Check out the collapsible table for cooking in the countryside. This form survives today and was widely reproduced as a piece of campaign furniture.
Finally, miscellaneous furniture: a small bench for sitting (banchetta, or today it would be called la panchetta) or as a step stool. Small benches similar to the banchetta are still in use today. Or, a very interesting taller bench for scrutiny of accounts or writing (or for sitting a bit higher) with a drawer neatly tucked under the edge of the benchtop.
— Christopher Schwarz
So hard to tell what the finish represented by the cross hatching is on the seats and armoire in that plate. Cloth? Cloth and gesso? It fails to represent woodgrain unlike some of the pieces in the earlier plates, particularly the large wall-mounted cabinet in the first plate.
Wow look at that ladder and those buckets! Whose for Mr. C S making a bucket and ladder book?
http://www.popularmechanics.com/technology/a15120/san-francisco-fire-department-wooden-ladders/
Now I am seeing Mughal influence everywhere like in the banchetta, dang it man, it’s like a song that gets stuck in your head
The Mughal Empire had not been in existence for very long by 1570 and trade with Europe didn’t take off until much later.

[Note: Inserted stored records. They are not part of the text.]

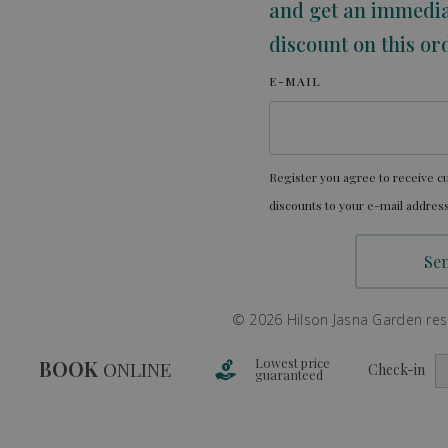
and get an immedi
discount on this or
E-MAIL
Register you agree to receive cu
discounts to your e-mail address
© 2026 Hilson Jasna Garden resor
Lowest price
BOOK
ONLINE
Check-in
guaranteed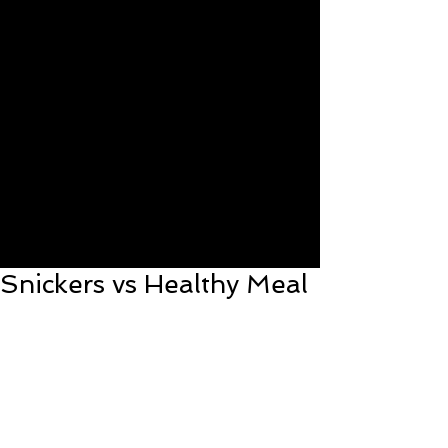
Snickers vs Healthy Meal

Far Eastern culture had an influence on what is now Italy for a very long time before that. The purple robes that Roman emperors wore were made of Chinese silk that came through Central Asia and Persia. Trade along that route continued until the Ottoman Empire interfered in the 15th century.
Venice in particular where that books seems to have been published has a very “Eastern” look to a lot of its art and architecture.
Also, Arabs ruled Sicily for a couple hundred years and that influence shows all over Italy. https://en.wikipedia.org/wiki/Norman-Arab-Byzantine_culture
I was not interested in staked and boarded furniture until I saw these illustrations. They tie in with Charles Haywards book on “English Period Furniture” that I have just read. I particularly like the desk and matching “benchette” stools and I may make these when I have read CS’s book. I cannot work out the function of the coat hanger shaped device hung on the wall in the same photograph.
Panni is laundry. Sostenura -> like sustain, or simply a laundry holder.
This is great stuff… Imagine if everyone knew what was in all those books gathering dust around the world? What about all the books we lost to fire and flood too?
In regards to some of the staked Furniture, am I wrong to think that we need to look back to the timbers they used?
Much of those were likely split out of the log (possibly Oak or Ash) then easily worked to shape while green?
If we choose modern Kiln dried woods, we make find it a bit tough going say in timbers like Hard Rock Maple Without the assist of Bandsaw and Power sanders.
This is one of the things that we have forgotten… it is much much easier to work green wood than Dry and the finished piece can be much stronger.
Keep up the great work.
Anyone else taken by the actual clawed feet of the credenza? I have visions of seasonally painted toenails on the furniture. 🙂
You are not alone. I am a fan of ferocious furniture feet and now I want to paint their toenails.
Are the pope sticks in the third illustration for use by the pope or on the pope?
More seriously, on the little benches, are all four sides tapered, or just two? It’s hard for me to tell from the picture.
I’m not normally pedantic about this stuff but feel it necessary to point out that you say, “One point here for the Middle Ages artists”, when the book was published in 1570. That puts it in the Renaissance period; roughly 1300 to about 1700.
Sorry. I realize in the grand scheme of things it doesn’t make any difference, but it’s like calling a fillister plane a rebate plane. It’s just wrong.
Doug,
No, this isn’t a Middle Age illustration, but its existence supports the fact that the tables from the Middle Ages were indeed three-legged and not a result of flat perspective.
Hope this makes sense.
OK, yes, because one of the things about Renaissance is that they had discovered perspective, I’d expect that to be correct (though you still have the usual issues with a non specialist drawing specialist equipment).
I like the legs that get bigger at the bottom. Like feet. Or a john brown chair. I’ll do this when I make my next table – sometime in the next year I hope.